The capital infusion has enabled them to build out the capabilities they've developed while experimenting with different engagement strategies.
It also allowed them to develop advanced care pathways to properly serve specific needs within the population. The later rounds of funding have helped them mature as a company and strengthen their operational discipline.
Key Levers for Cityblock
Mike notes that the top lever driving outcomes is maximizing the first interaction with the member to develop trust. While many assume they should use initial phone contact to conduct needs assessments, close care gaps, or schedule PCP visits, Mike emphasizes that investing in trust-building yields better long-term results.
The second key lever is mobile integrated care capability. For patients who struggle to access care, especially during urgent situations they couldn't plan for, Cityblock can dispatch a mobile integrated care team directly to their home. These teams can connect with physicians remotely when needed, making them crucial for preventing emergency room visits and hospital admissions.
Obstacles and Opportunities in Medicaid
Mike notes that while reimbursement is one of the easiest answers to this question, a hidden but critical issue is member churn.

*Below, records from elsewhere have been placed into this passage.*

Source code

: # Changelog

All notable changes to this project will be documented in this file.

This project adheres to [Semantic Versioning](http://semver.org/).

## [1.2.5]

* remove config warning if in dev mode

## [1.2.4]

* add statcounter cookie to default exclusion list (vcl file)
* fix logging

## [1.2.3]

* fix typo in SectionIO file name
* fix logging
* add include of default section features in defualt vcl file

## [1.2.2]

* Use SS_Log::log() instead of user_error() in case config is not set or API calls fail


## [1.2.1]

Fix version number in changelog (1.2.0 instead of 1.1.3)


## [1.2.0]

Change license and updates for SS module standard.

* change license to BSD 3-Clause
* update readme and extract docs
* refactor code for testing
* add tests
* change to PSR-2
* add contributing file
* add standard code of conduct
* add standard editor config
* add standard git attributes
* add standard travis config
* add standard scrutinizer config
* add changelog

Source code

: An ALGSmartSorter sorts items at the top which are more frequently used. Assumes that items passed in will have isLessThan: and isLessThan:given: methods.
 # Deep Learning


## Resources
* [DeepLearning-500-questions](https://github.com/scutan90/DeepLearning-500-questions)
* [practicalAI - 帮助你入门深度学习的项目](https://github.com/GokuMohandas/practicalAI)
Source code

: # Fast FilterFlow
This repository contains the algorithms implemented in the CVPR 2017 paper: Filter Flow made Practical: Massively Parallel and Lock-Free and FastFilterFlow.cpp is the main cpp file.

Members switch plans frequently, which makes it hard to track them (and their outcomes across plans). It also makes it difficult to design care pathways for them or engage in longitudinal risk arrangements on their behalf.
“It’s challenging from an economic perspective for plans and providers to see those benefits when there’s a good chance that the person will change plans, not be a part of risk arrangement moving forward, be attributed to a different primary care provider.”
It's hard to make long-term investments—providers might build trust with a member, only to have them change plans. From the plan or provider perspective, you invest significantly in engaging that member and getting them into care, but then you're unable to follow up.
Mike notes that the biggest opportunity lies in maintaining continuity for these members who both need and can benefit from it, and by extension, for providers who can better engage in long-term risk arrangements.
What’s next for Cityblock?
Cityblock is excited about publishing more content in scientific and medical journals showcasing their improvements in cost of care and inpatient reduction. They are particularly excited about findings from their advanced behavioral health program.
Read one of their most recent papers here on how a coordinated Advanced Behavioral Health CHW led program achieved statistically significant inpatient reduction.
They look forward to enhancing their product offering for integrated duals with an LTSS benefit and reducing the fragmentation that currently exists.
Finally, they are investing in AI technology to better segment members by individualizing communication for more meaningful interactions.